----- 本文 -----

例えばある投手はストレートとカーブ、スライダーを多く計測していますが、そのカーブとスライダーに関してなかなか制球ができないのに対して、自分の技術不足だと認識していました。そのためカーブについては力を加減して置きに行ったり、フォームを緩めてしまったりして苦労してるんですよね。

ただデータと軌道を確認すると、ボールは全部高めに抜けていてもしっかり曲がって変化していることが分かりました。つまり最初の投射角(縦のリリース角度)が上を向きすぎているだけ。

カーブ(緑)とストレート(赤)では、リリース時の角度が大きく異なる。ただ制球が大きく外れていてもカーブの変化量は大きく出ていることが分かったので、フォームを緩めたりせずリリース時の角度を調整することが課題と分かった。

館山 なのでリリース時の角度さえ揃えてあげればと思い、3D軌道の映像を見ながら「制球ができなくてフォームを緩めてしまうのはもったいない、投射角がこれだけ上向いてるんだよ」ということを説明しました。

グラフィックを見ることで、本人も「そんなに上に投げてるんですね」と自覚できていましたし、自分のリリースポイント、投球の軌道を可視化することで今後修正できると思います。

カーブが安定して上に抜けているのを見るに、同じフォームで投げることができる技術は持っているはずです。あとはリリース時の角度を如何に下げていくか、前で離していくか。

手元の調整だけでなく、テイクバックだったり、着地の足をしっかり踏ん張れるかとか、投球フォーム全体をチェックすることが大事だと思うんですけども、本人もそれを理解しているのでこれからどう変わってくるかかなり楽しみですね。

活用法③身体の成長に合わせたデータの確認

データを見ながら指導をする館山さんと、説明を聞く大野稼頭央投手 (ソフトバンク)と板東湧梧投手 (ソフトバンク)

ーまだ育成段階にある投手の場合、データはどのように活用したらよいでしょうか。

館山 高卒の投手などまだ若い選手が計測するときは、数字を求めて回転数を上げるとか回転軸を立てるとかよりも、まず自分の体を知ることが大事だと思うんですね。

自分の体をしっかり知った上で、自然に投げられる腕の位置が一番怪我をしにくいと思うんですよ。自然に投げられる腕の位置から計測されたデータを確認して、それに近い形の選手の中から目指すべき投手像を見つけていくことの方が大事だと思います。

もちろんトレーニングをしていく中で身長も伸びたり、体重も増えたりする非常に重要な時期だと思います。ただ継続して測ることによって、体の変化に対して自然に投げられる腕の位置やボールの質も変わってきますし、その中で現在地を把握しながら目指すべきタイプを柔軟に変えていかないと、大きな怪我に繋がる可能性もあると思います。

-----

=== 指示 1 ===
本文では、ある投手のカーブが高めに抜けていた原因は何だと分かったか。
=== 指示 2 ===
本文の「グラフィックを見ることで、本」から「てくるかかなり楽しみですね。」までを、そのまま書き出すこと。

----- 保存データ -----

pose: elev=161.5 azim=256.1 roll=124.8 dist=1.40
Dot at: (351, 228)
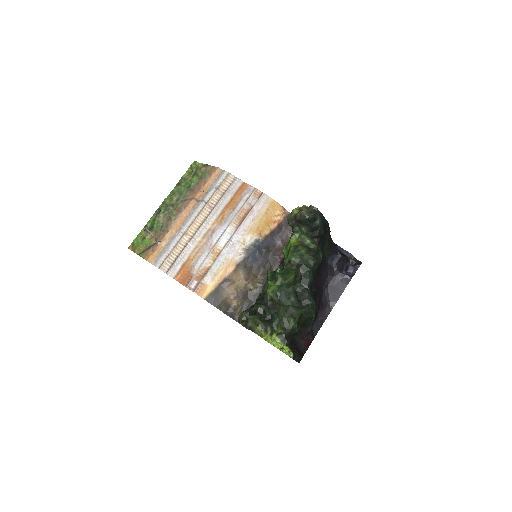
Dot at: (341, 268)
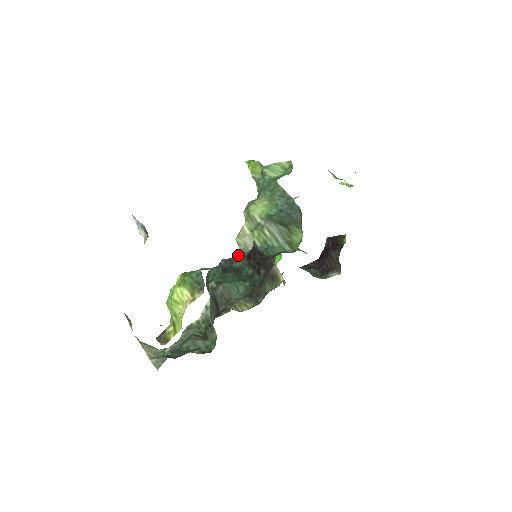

-----

=== 実行結果 1 ===
最初の投射角（縦のリリース角度）が上を向きすぎていたこと。

=== 実行結果 2 ===
グラフィックを見ることで、本人も「そんなに上に投げてるんですね」と自覚できていましたし、自分のリリースポイント、投球の軌道を可視化することで今後修正できると思います。

カーブが安定して上に抜けているのを見るに、同じフォームで投げることができる技術は持っているはずです。あとはリリース時の角度を如何に下げていくか、前で離していくか。

手元の調整だけでなく、テイクバックだったり、着地の足をしっかり踏ん張れるかとか、投球フォーム全体をチェックすることが大事だと思うんですけども、本人もそれを理解しているのでこれからどう変わってくるかかなり楽しみですね。